Orally administered drugs have to get out of the lumen, into the interstitial space, and ultimately into the intravenous space (blood vessel). Inhaled drugs are often used to act on the lungs, so they can often just interact with the epithelium of the alveoli. Intravenous drugs are immediately stuck in the blood stream, so they have perfect absorption/bioavailability. Subcutaneous drugs have skipped the outer lumen but need to get through the walls of the endothelial blood vessel cells.
What is drug transit time?
How long the drug is exposed to a given tissue before being moved along (especially important in oral administration. the drug will be in the stomach and esophagus for much less time than the intestines)
What is the pH ranges of the mouth, stomach, small intestine, and large intestine?
mouth is 5.5-8. Stomach is 1.5-3.5. small intestine is 6-7.5. large intestine is 5.7-6.7
How many plasma membranes does an orally administered drug need to pass through before entering the blood?
4! 2 (apical and basal) in the lumen wall and 2 (basal and apical) in the endothelium wall (plus the interstitial space in between)
How do the rates of facilitated, passive, and active transport differ?
Facilitated and active transport can be saturated, meaning each protein carrier has a maximal velocity.
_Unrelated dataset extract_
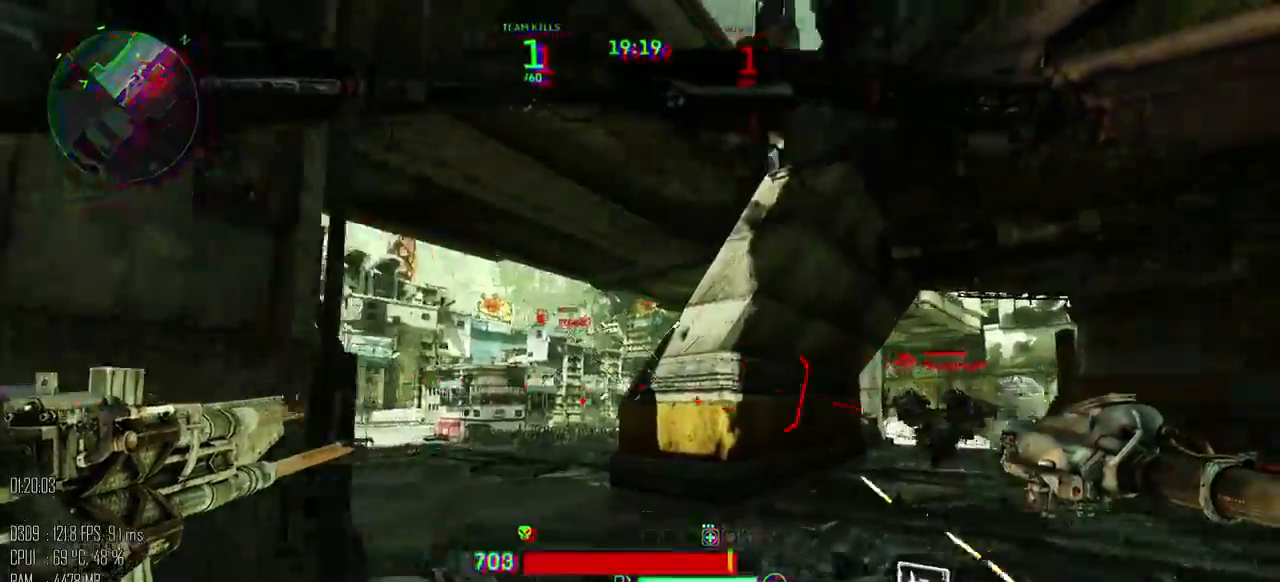
{"keys": ["a", "s"], "mouse": ["left", "right"], "events": [[83, "s", "down"], [183, "a", "down"], [217, "d", "up"], [500, "mouse_right", "down"]]}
Passive diffusion cannot be saturated. If you add molecules you will just keep on linearly increasing the rate at which molecules diffuse. The graph for a passive diffusion rate v. concentration of substrate is a sloped line. the graph for active or facilitated transport is an asymptotic line.
If your drug is acidic, what do you want the environment to be like for maximal absorption?
You want the environment to be more acidic (so lower pH) than the PkA of the drug, so it does not donate its hydrogen ions. Opposite for basic drugs.
Why doesn’t pKa tell you if something is acidic or basic?
It’s not the definition! A base donates electrons (accepts hydrogens), an acid accepts electrons (donates hydrogens)
What is the henderson hasselbach equation for an acidic drug? A basic drug? What is a key assumption for these equations?
Henderson Hasslebach only works for passive diffusion. it’s always unprotonated/protonated
A-/HA = 10^pH-pka
B/HB+=10^pH-pka
Why is bioavailability for all non-intravenous drugs less than 100%?
Some drug will be broken down in the stomach, or lost in translation, or peed out, before it’s able to act on the target tissue.
What is the bioavailability curve?
A curve that shows the concentration of drug in the body over time (of a given drug through IV administration), and second curve that shows THE SAME DRUG through a different application mechanism. The curve is only valuable because the IV of each drug is used as a standard. The area under the curve (integrals :) woo!) represents total “exposure” to the drug. bioavailability is calculated as Area under tested method/ Area under IV injection
What is the first pass effect?
The drug, immediately upon entry into the blood, is pulled out by the liver. So the concentration in systemic circulation is way less than what was first put into the blood.